───── Page excerpt

Ancient wall in Shetland, Scotland

Funzie Girt (/ˈfɪni ɡɜrt/; Funyie Girt "Finns' dyke") is an ancient wall that was erected from north to south across the island of Fetlar in Shetland, Scotland. Some sources describe it as having been built in the Neolithic, but the date of construction is not certainly known. The line of the wall, which ran for over 4 km, once divided the island in two almost equal sections. Also known as the Finnigirt Dyke, it has vanished in places at the southern end, although the ruins are clearly visible along much of the uninhabited north of the island, where it is a conspicuous feature of the landscape. The dyke's original purpose is not known, nor is its relationship to other archaeological sites of a similar age nearby. There are various folk tales about its construction, and it is the subject of various pieces of Shetland folk music.

──────────

### Activities:
**1)** According to the Funzie Girt passage, how far did the line of the wall run?
**2)** Translate this sentence from the Funzie Girt passage into Spanish: "The dyke's original purpose is not known, nor is its relationship to other archaeological sites of a similar age nearby."
These rows come from a separate source.

───── Provided data

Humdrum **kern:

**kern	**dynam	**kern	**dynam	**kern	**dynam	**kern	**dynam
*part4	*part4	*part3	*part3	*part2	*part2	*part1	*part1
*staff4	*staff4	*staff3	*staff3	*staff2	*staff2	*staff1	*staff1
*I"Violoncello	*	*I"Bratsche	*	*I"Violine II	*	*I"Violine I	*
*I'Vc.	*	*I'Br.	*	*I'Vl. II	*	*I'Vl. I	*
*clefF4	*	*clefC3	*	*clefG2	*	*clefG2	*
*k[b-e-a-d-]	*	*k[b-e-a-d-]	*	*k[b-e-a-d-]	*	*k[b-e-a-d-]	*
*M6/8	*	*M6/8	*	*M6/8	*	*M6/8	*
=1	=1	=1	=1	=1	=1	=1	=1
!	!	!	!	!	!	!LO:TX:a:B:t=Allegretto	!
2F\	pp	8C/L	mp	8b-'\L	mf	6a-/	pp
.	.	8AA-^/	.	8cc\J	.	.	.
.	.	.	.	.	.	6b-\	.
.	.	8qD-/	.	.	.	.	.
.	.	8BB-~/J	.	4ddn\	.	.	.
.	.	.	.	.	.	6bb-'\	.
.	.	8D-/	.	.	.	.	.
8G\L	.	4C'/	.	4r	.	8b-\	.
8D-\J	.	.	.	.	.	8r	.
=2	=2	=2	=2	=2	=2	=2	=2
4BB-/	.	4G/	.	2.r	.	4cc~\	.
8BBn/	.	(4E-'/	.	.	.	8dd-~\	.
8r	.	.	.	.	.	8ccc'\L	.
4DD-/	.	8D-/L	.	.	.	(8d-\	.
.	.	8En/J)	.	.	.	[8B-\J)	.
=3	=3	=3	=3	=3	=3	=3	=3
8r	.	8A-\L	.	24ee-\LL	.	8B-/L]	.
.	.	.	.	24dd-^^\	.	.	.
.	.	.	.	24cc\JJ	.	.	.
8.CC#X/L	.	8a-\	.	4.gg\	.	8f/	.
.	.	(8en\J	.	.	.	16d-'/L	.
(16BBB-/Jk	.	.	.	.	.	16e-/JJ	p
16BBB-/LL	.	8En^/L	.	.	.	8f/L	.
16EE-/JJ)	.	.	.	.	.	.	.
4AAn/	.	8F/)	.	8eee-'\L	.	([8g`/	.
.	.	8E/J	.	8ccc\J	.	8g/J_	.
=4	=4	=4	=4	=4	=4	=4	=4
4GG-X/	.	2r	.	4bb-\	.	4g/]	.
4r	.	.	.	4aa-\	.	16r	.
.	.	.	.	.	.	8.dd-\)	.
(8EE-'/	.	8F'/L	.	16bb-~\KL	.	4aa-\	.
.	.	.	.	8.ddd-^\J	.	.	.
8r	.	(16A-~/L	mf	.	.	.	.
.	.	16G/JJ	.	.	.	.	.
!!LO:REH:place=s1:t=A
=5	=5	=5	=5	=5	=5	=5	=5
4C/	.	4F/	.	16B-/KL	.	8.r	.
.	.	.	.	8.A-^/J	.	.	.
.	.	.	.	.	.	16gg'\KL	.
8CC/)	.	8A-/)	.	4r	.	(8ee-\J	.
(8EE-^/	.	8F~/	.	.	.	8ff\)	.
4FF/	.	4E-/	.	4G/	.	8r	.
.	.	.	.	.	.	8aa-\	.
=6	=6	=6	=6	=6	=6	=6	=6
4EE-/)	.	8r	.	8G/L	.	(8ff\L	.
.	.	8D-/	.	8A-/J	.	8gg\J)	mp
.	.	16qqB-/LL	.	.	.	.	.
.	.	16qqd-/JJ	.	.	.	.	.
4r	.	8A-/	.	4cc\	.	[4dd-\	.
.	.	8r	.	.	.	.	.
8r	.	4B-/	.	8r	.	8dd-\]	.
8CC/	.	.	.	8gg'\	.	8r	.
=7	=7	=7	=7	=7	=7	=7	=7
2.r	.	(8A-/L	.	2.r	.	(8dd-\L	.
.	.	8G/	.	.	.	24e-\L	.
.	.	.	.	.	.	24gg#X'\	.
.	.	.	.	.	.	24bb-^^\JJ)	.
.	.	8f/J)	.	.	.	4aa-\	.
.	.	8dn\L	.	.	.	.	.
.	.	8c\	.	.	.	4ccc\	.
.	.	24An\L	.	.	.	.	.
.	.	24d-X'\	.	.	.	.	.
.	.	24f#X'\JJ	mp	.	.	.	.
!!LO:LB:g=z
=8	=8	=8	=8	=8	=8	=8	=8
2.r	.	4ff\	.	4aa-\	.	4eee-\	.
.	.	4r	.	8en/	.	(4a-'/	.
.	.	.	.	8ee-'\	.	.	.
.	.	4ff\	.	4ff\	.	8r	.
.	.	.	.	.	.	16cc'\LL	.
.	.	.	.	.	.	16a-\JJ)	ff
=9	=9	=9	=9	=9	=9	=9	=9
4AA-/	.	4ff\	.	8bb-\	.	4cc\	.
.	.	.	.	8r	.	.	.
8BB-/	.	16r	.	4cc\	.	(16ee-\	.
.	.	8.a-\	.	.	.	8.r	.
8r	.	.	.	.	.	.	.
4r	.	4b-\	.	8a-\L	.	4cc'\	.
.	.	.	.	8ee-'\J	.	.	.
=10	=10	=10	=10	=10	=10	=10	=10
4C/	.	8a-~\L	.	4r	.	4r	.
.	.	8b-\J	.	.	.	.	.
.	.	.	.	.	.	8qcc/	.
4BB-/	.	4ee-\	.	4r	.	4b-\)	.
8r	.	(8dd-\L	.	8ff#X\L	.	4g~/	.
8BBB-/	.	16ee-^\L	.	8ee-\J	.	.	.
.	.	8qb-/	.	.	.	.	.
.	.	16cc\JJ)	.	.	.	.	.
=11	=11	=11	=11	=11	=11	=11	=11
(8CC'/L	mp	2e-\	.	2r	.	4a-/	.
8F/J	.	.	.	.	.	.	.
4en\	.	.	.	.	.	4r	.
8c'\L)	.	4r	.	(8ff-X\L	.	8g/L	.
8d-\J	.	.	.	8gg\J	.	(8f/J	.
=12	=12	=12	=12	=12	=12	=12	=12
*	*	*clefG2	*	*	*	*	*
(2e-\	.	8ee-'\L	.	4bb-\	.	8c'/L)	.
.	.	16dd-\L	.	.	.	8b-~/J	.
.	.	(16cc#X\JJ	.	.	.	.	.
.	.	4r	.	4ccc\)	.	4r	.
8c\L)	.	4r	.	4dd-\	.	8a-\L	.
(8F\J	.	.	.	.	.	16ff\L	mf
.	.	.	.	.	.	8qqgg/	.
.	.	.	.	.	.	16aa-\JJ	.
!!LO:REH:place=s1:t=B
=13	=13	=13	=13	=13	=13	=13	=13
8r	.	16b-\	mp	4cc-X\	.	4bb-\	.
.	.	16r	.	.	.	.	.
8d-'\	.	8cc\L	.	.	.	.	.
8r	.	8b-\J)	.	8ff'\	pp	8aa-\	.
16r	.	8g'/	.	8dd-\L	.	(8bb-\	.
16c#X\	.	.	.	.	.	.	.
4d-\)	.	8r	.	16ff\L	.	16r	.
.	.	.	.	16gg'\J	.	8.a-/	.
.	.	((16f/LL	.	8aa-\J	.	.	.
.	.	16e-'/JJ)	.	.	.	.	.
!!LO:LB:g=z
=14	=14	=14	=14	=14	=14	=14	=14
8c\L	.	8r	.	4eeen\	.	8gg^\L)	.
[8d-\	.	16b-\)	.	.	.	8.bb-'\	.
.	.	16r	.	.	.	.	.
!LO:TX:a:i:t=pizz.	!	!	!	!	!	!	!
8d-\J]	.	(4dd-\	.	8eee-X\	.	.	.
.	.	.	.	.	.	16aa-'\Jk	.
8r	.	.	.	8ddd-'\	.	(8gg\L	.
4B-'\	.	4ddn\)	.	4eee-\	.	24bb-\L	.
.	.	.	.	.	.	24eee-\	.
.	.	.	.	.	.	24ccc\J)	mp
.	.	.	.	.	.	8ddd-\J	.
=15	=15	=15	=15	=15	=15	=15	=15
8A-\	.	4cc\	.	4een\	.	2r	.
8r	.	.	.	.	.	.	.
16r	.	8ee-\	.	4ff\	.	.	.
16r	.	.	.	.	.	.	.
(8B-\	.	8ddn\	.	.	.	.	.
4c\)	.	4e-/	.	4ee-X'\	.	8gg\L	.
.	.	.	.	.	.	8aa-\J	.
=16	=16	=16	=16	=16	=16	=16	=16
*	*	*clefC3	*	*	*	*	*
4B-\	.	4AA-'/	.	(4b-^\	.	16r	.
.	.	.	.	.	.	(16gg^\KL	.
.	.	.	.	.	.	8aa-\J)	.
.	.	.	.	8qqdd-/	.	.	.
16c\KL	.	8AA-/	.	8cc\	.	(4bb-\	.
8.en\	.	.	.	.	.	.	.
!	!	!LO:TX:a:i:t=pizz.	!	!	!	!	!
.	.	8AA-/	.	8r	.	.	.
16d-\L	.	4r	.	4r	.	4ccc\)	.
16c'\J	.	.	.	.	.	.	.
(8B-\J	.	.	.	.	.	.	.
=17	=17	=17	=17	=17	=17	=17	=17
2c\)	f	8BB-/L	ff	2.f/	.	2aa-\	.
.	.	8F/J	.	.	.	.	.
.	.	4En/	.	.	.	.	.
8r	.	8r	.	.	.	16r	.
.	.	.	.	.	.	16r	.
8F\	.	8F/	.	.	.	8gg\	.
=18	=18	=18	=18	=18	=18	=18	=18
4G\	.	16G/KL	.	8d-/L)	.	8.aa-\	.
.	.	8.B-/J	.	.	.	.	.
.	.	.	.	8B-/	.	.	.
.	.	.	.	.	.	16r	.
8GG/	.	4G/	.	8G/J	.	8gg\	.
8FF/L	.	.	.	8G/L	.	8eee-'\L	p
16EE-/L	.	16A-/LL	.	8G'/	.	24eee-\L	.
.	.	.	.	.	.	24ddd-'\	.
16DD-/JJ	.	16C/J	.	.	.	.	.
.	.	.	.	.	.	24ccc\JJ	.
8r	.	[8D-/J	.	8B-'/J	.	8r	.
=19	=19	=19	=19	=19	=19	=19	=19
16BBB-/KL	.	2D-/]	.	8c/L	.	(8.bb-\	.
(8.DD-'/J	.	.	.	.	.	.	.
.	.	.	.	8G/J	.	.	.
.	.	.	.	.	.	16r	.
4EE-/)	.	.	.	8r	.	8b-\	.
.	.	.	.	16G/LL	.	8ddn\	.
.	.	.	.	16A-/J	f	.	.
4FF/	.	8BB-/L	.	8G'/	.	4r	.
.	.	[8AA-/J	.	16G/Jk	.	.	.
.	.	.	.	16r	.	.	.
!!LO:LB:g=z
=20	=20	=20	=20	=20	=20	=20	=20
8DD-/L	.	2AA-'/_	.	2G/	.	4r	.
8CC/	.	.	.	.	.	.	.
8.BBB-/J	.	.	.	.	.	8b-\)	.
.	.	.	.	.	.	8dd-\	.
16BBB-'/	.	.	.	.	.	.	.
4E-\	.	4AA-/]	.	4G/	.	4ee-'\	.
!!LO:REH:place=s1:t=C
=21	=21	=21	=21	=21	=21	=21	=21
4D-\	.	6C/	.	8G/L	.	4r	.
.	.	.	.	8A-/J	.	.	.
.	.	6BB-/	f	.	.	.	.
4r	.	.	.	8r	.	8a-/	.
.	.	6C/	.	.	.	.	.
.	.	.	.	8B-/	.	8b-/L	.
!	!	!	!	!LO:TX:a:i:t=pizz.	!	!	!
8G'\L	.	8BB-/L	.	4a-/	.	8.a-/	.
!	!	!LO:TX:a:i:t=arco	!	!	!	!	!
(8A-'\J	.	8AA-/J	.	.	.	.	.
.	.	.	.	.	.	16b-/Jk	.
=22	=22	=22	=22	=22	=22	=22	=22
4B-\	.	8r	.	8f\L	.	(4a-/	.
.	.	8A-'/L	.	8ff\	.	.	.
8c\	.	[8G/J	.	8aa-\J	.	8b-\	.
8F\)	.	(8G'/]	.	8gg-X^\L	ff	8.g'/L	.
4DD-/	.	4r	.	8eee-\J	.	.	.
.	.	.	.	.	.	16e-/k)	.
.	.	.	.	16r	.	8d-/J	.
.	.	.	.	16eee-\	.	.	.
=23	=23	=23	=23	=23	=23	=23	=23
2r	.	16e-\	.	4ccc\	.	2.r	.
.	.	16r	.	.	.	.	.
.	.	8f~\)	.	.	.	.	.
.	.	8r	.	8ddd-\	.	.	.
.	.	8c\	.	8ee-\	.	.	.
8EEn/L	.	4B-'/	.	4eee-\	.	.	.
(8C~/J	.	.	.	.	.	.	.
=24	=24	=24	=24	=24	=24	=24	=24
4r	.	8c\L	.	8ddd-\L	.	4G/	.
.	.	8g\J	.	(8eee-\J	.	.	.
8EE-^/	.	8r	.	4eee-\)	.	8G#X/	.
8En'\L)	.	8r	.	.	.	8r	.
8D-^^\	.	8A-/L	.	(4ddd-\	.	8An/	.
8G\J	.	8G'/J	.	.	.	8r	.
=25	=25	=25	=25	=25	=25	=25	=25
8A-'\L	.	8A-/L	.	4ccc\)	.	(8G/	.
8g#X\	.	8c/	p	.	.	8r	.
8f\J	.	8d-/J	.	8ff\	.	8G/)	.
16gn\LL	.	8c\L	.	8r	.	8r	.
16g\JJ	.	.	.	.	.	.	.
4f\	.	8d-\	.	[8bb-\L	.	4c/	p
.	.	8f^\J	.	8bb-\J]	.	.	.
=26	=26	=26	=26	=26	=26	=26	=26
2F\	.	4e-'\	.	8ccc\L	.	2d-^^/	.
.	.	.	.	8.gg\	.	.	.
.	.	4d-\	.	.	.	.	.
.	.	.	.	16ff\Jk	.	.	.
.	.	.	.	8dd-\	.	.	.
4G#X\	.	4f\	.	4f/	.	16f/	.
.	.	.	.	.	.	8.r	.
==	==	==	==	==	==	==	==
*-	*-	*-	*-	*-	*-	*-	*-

──────────

### Solved problems:
**1)** Over 4 km.

**2)** No se conoce el propósito original del muro, ni su relación con otros yacimientos arqueológicos cercanos de una antigüedad similar.